Sometimes Jowell jars. Her description of herself as a "street fighter" is
odd, but she can be ruthless. After she was shortlisted for Dulwich, she
appeared before a trade union nominating meeting where she was asked by a
supporter of rival candidate Barbara Follett whether she backed the same
age of consent – 16 – for homosexuals and heterosexuals; she said she did
not. Later in the selection process in the constituency, she said she would
because it was now party policy.

A government publication on health targets carried 32 photographs of her.
Interviewed on the Today programme recently she was asked to nominate her
favourite building. She chose Dulwich Picture Gallery, which just happens
to be in her constituency, and proceeded to give a slightly cloying account
of some poor people entering a gallery for the first time.

There are three more factors in understanding what makes the Culture Secretary
tick. First, her devotion to her family, as glimpsed publicly after the tragic
events of this week. Second, her Christianity – she was confirmed in the
Church of England in 1996. And, third, her capacity for hard work. The story
is told of her working through the night to finish her paperwork so she could
attend a play featuring one of her children the following evening.

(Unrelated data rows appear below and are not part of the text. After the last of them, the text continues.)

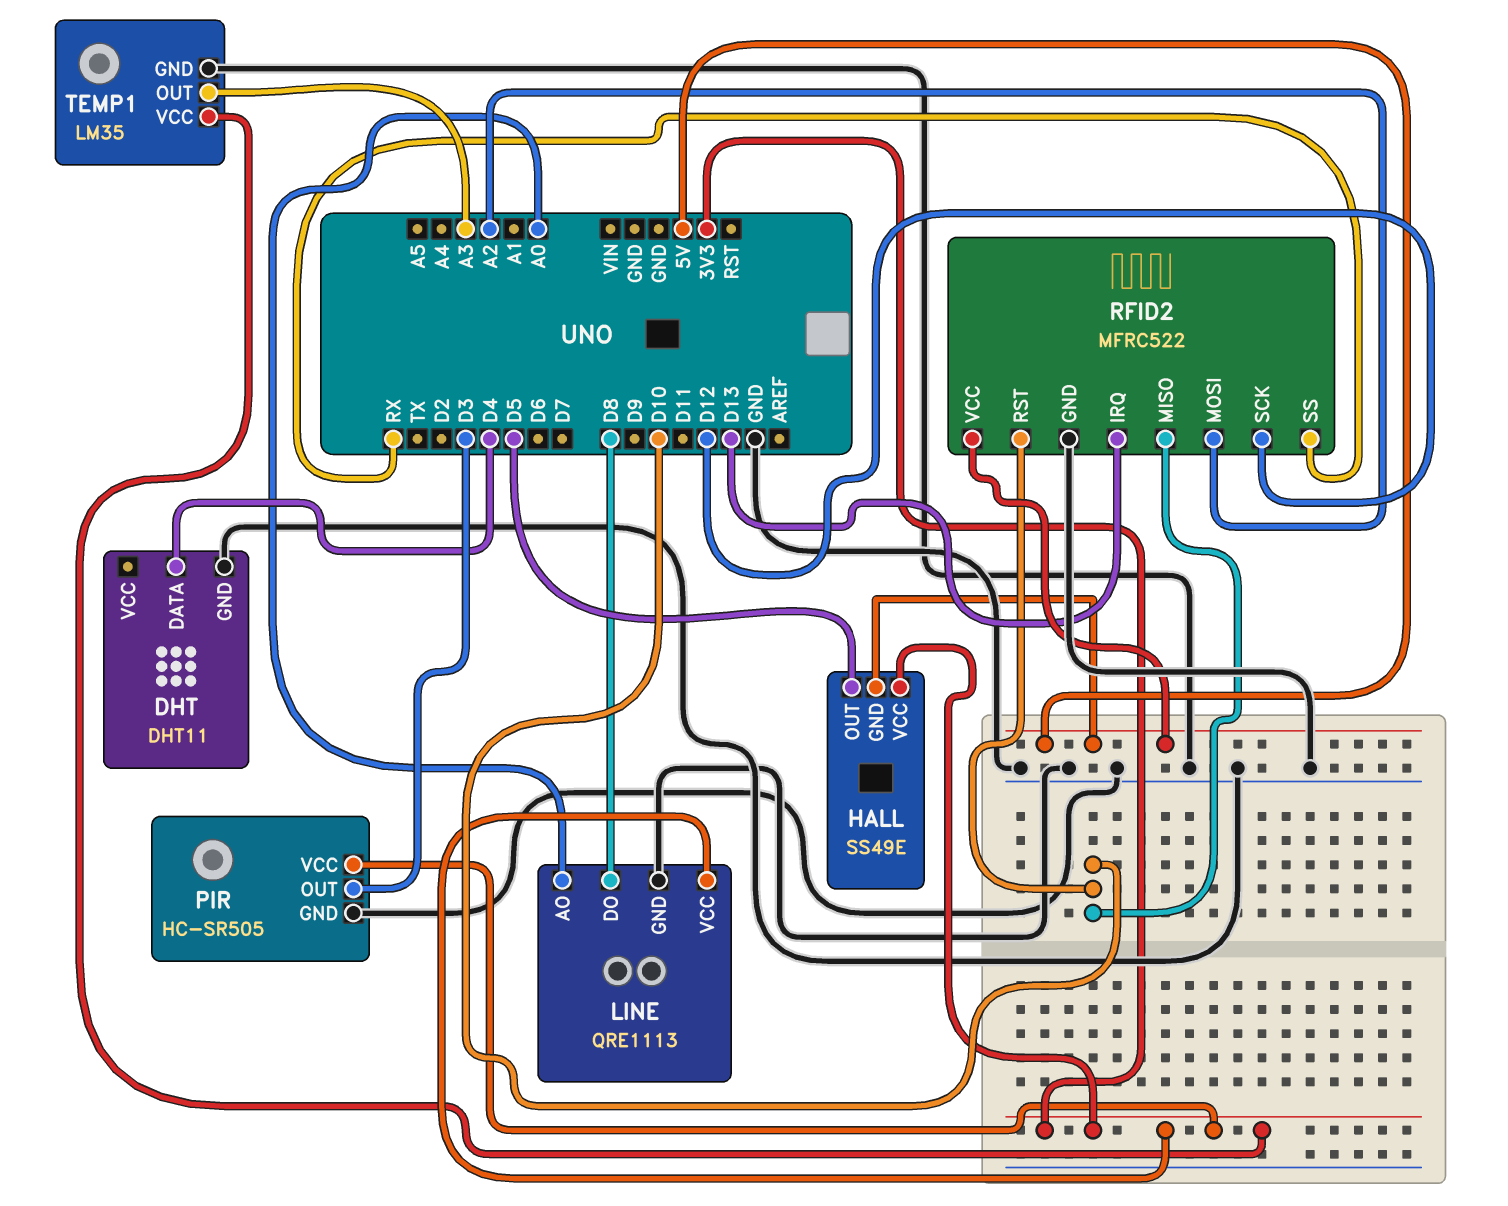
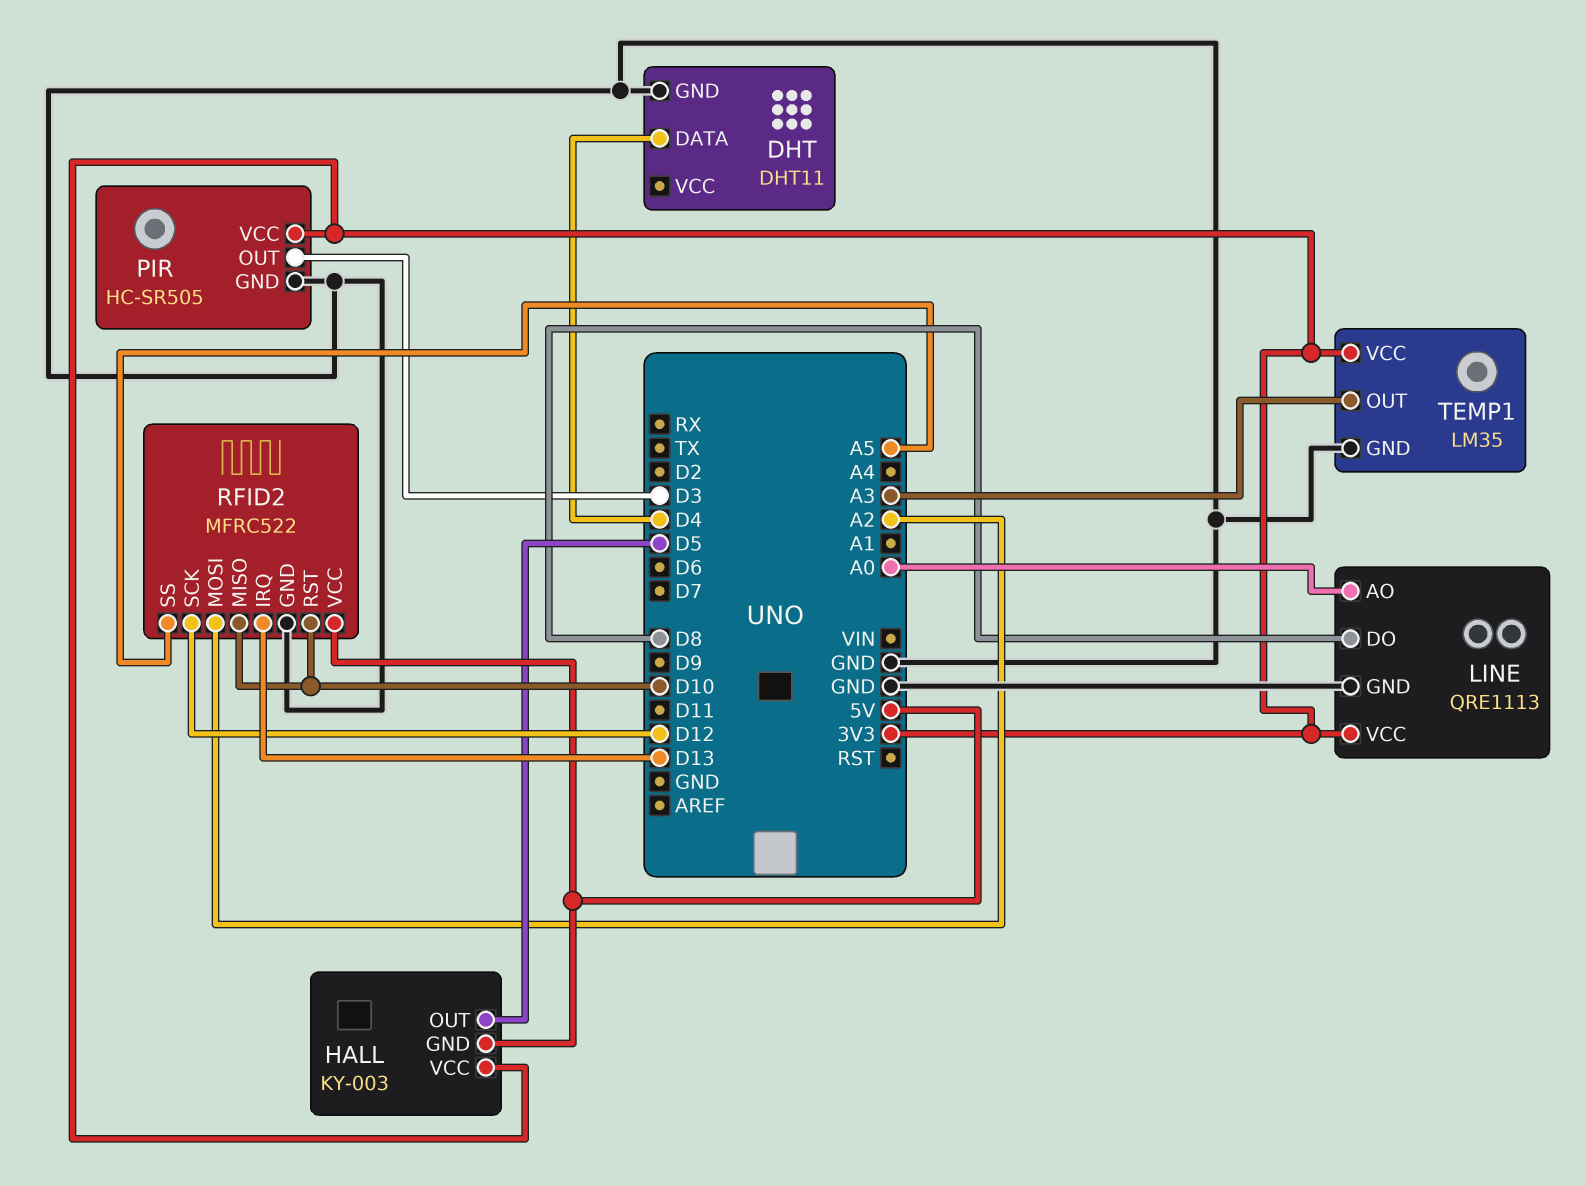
HALL: SS49E -> KY-003
RFID2 pin SS: RX -> A5

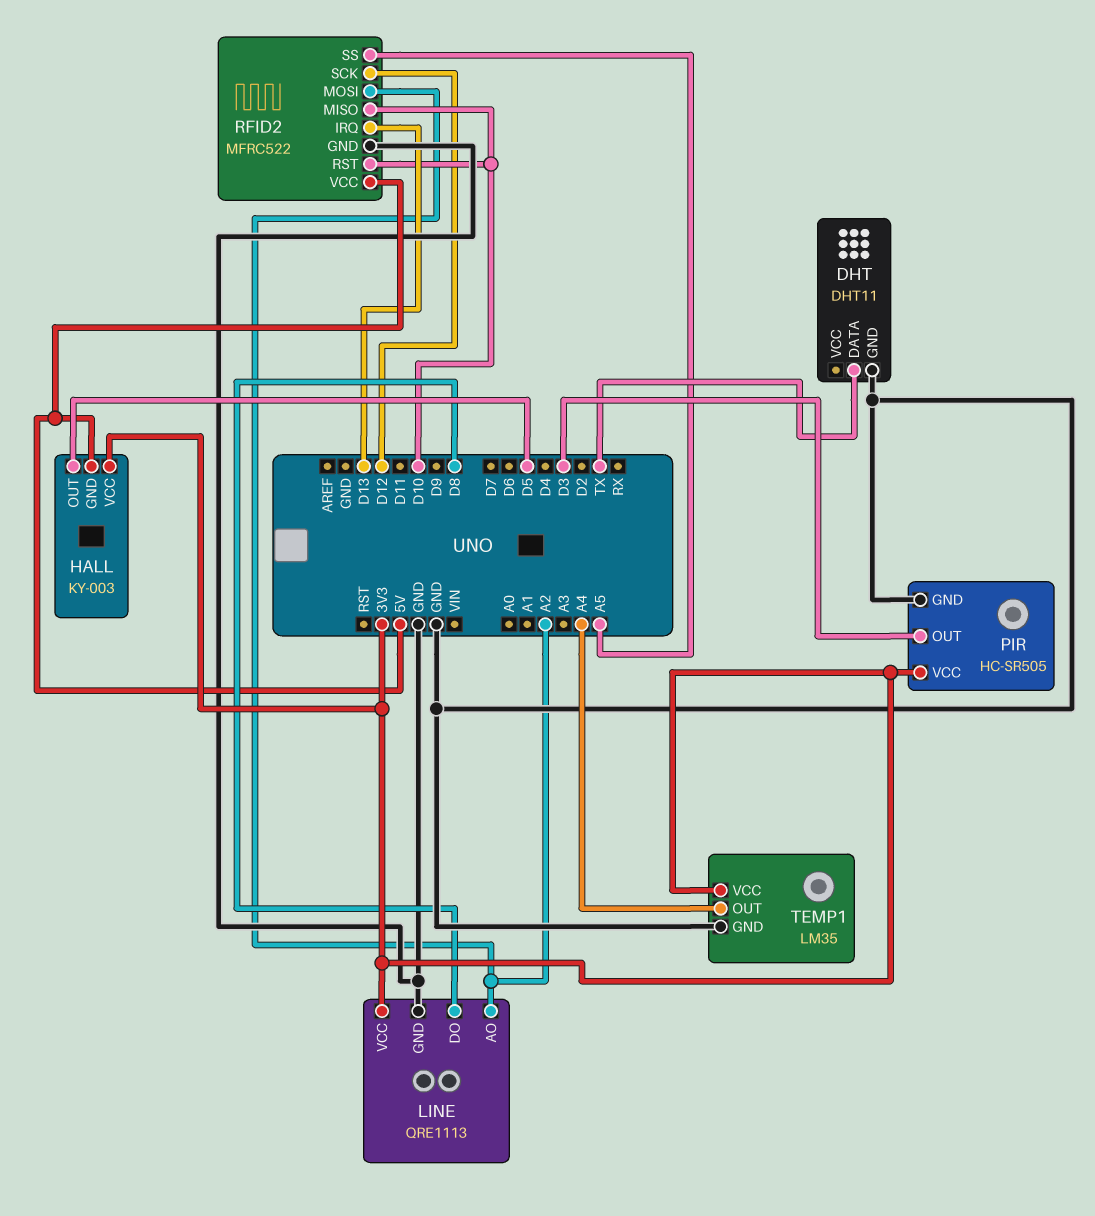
DHT pin DATA: D4 -> TX
LINE pin AO: A0 -> A2
TEMP1 pin OUT: A3 -> A4

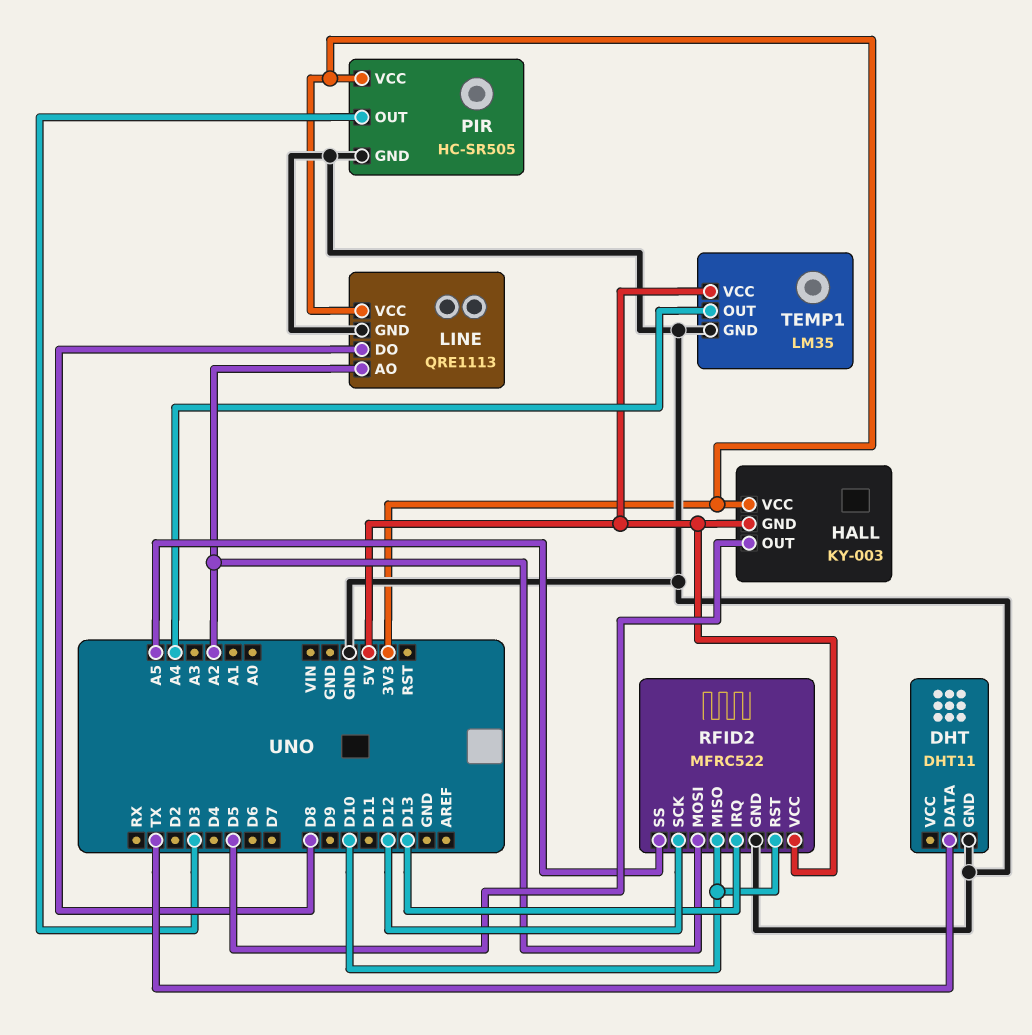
TEMP1 pin VCC: 3V3 -> 5V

Tessa Jowell may get free tickets to some of the best events in the nation's
cultural calendar but, even with her application, she may find it tricky
to find the time to attend many of them. Being minister of fun can be no
fun. One wonders when she will next have time to watch a video of that inspirational
movie Spartacus.

Life Story

Born: Tessa Jane Helen Douglas Palmer, 17 September 1947.

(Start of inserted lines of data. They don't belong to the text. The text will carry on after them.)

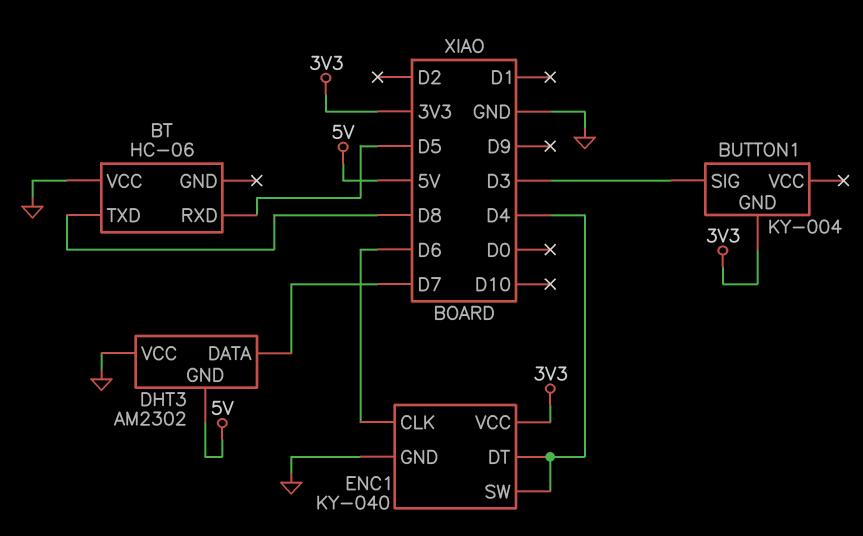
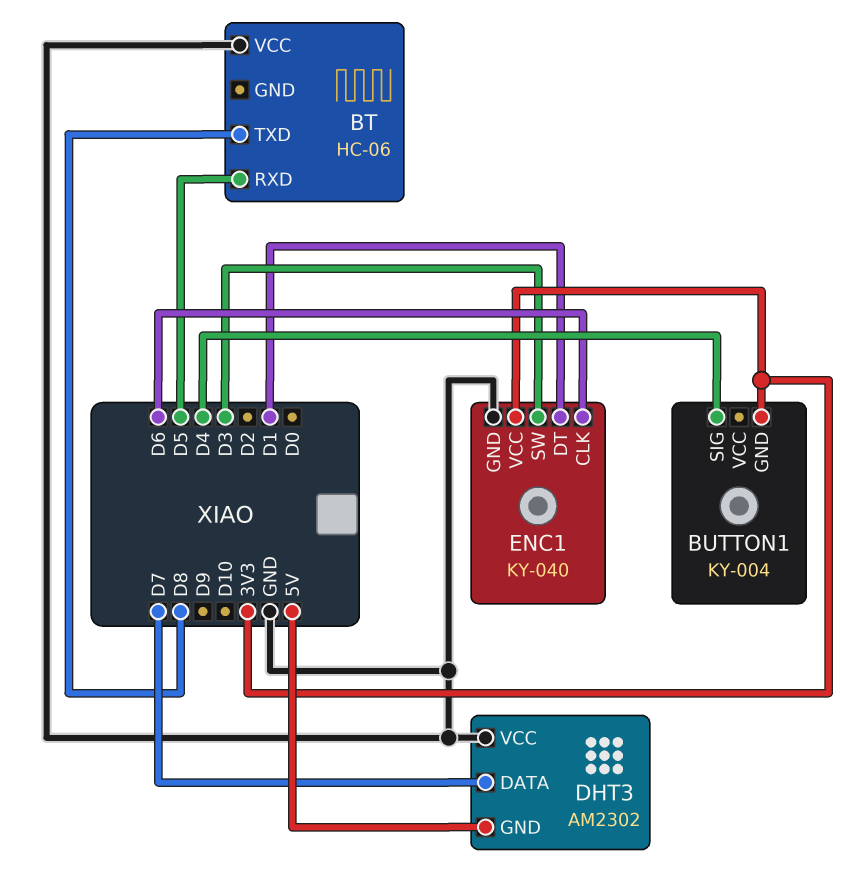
BUTTON1 pin SIG: D3 -> D4
ENC1 pin DT: D4 -> D1
ENC1 pin SW: D4 -> D3

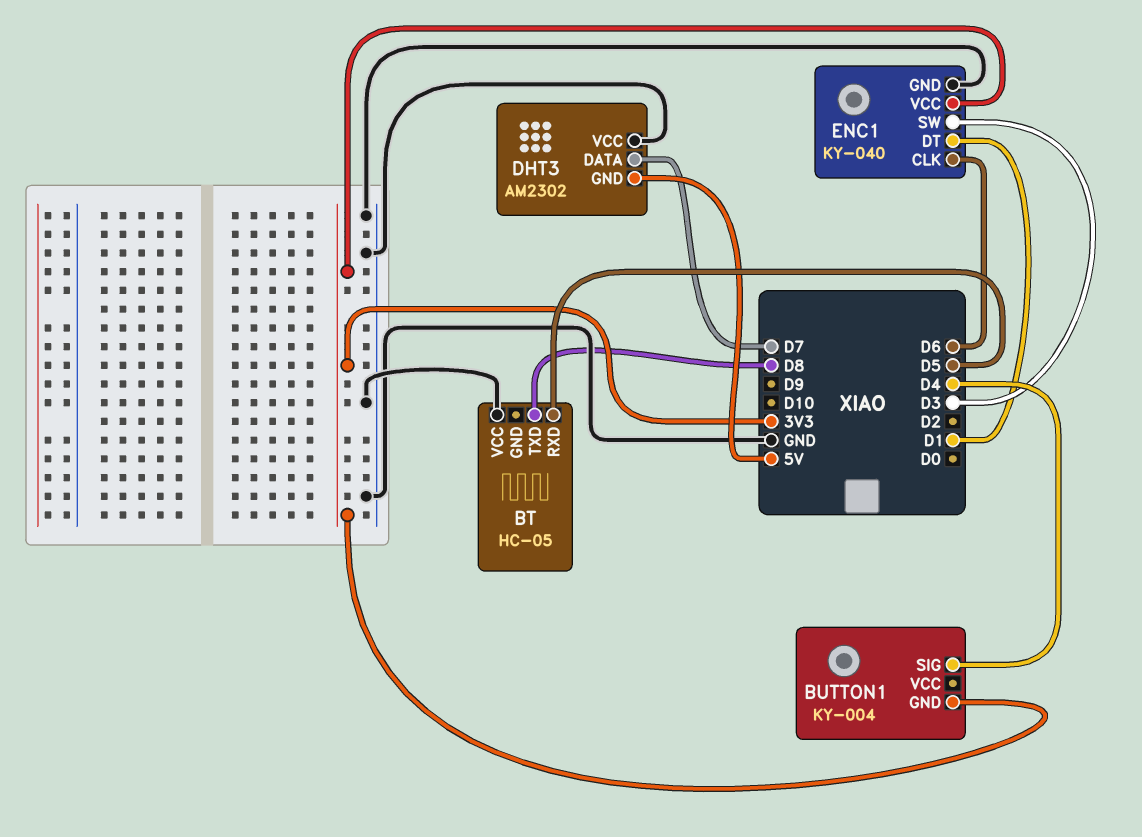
BT: HC-06 -> HC-05

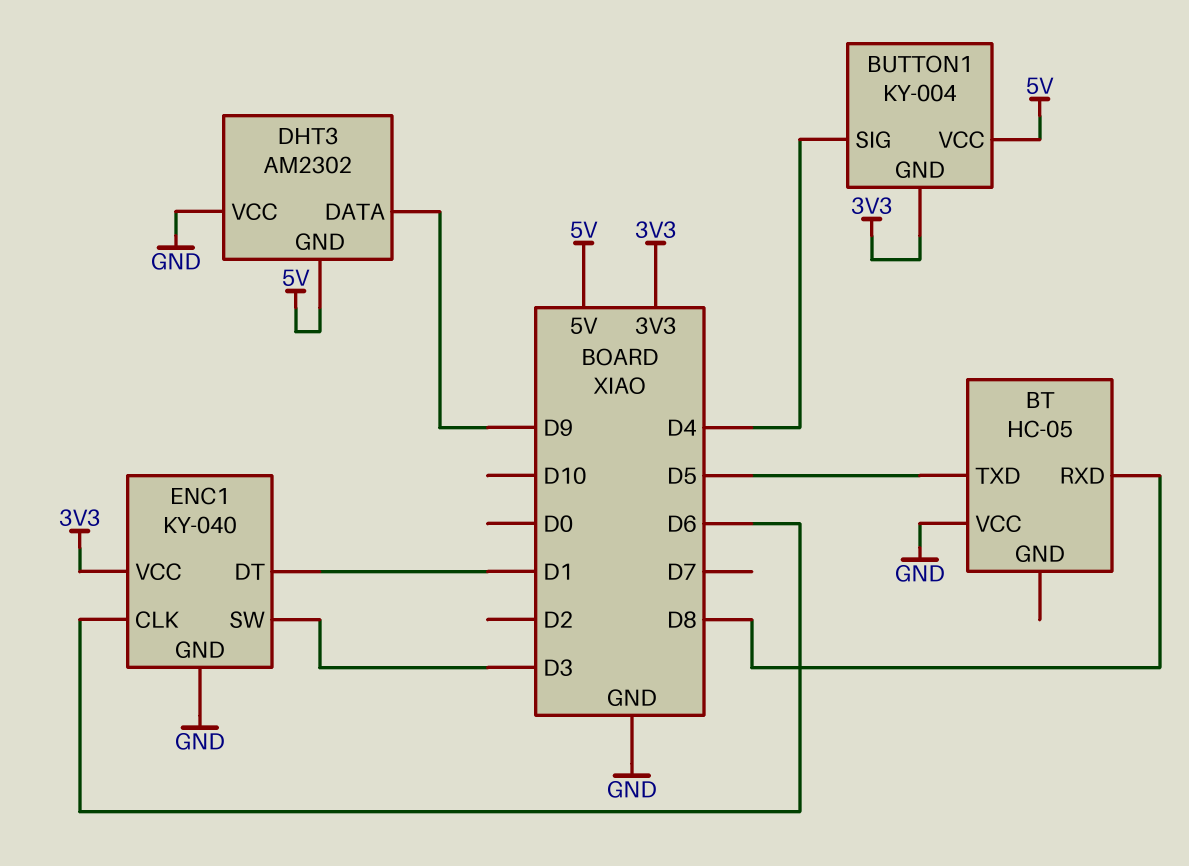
BT pin RXD: D5 -> D8
BT pin TXD: D8 -> D5
BUTTON1 pin VCC: none -> 5V
DHT3 pin DATA: D7 -> D9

Family: Daughter of Dr Kenneth Palmer, a chest consultant at Aberdeen Royal
Infirmary, and Rosemary Palmer (née Douglas),
a radiographer.

Married: First to Roger Jowell, 1970. Marriage dissolved 1978. Second, to
David Mills, 1979. Daughter Jessie, 20, is about to start at Sussex University
and son Matthew, 17, is at David Leadbetter Golf Academy, Florida. There
are three stepchildren from Mills's
first marriage.

Education: St Margaret's School, Aberdeen (fee-paying); Aberdeen University
(MA); Edinburgh University (diploma in social administration); Goldsmith's
College, London.

Career: Child care officer, Lambeth, London, 1969-71; psychiatric social
worker, Maudsley Hospital, 1972-74; assistant director Mind, 1974-86; director,
community care special project, Birmingham,
1986-90; director, Rowntree Foundation projects 1990-92.

Political career: Camden councillor 1971-86. Contested Ilford at 1978 by-election
and at the 1979 general election. MP for Dulwich since 1992. Spokeswoman
on Women 1995-96, Health 1994-5 and 1996-97, and a whip 1994-5. Minister
for Public Health 1997-98; for Employment, Welfare to Work, and Equal Opportunities
1999-2001. Secretary of State for Culture, Media and Sport since June 2001.

She says: "I'm a post-feminist."

They say: "Tessa Jowell makes my blood boil" Steve Coogan.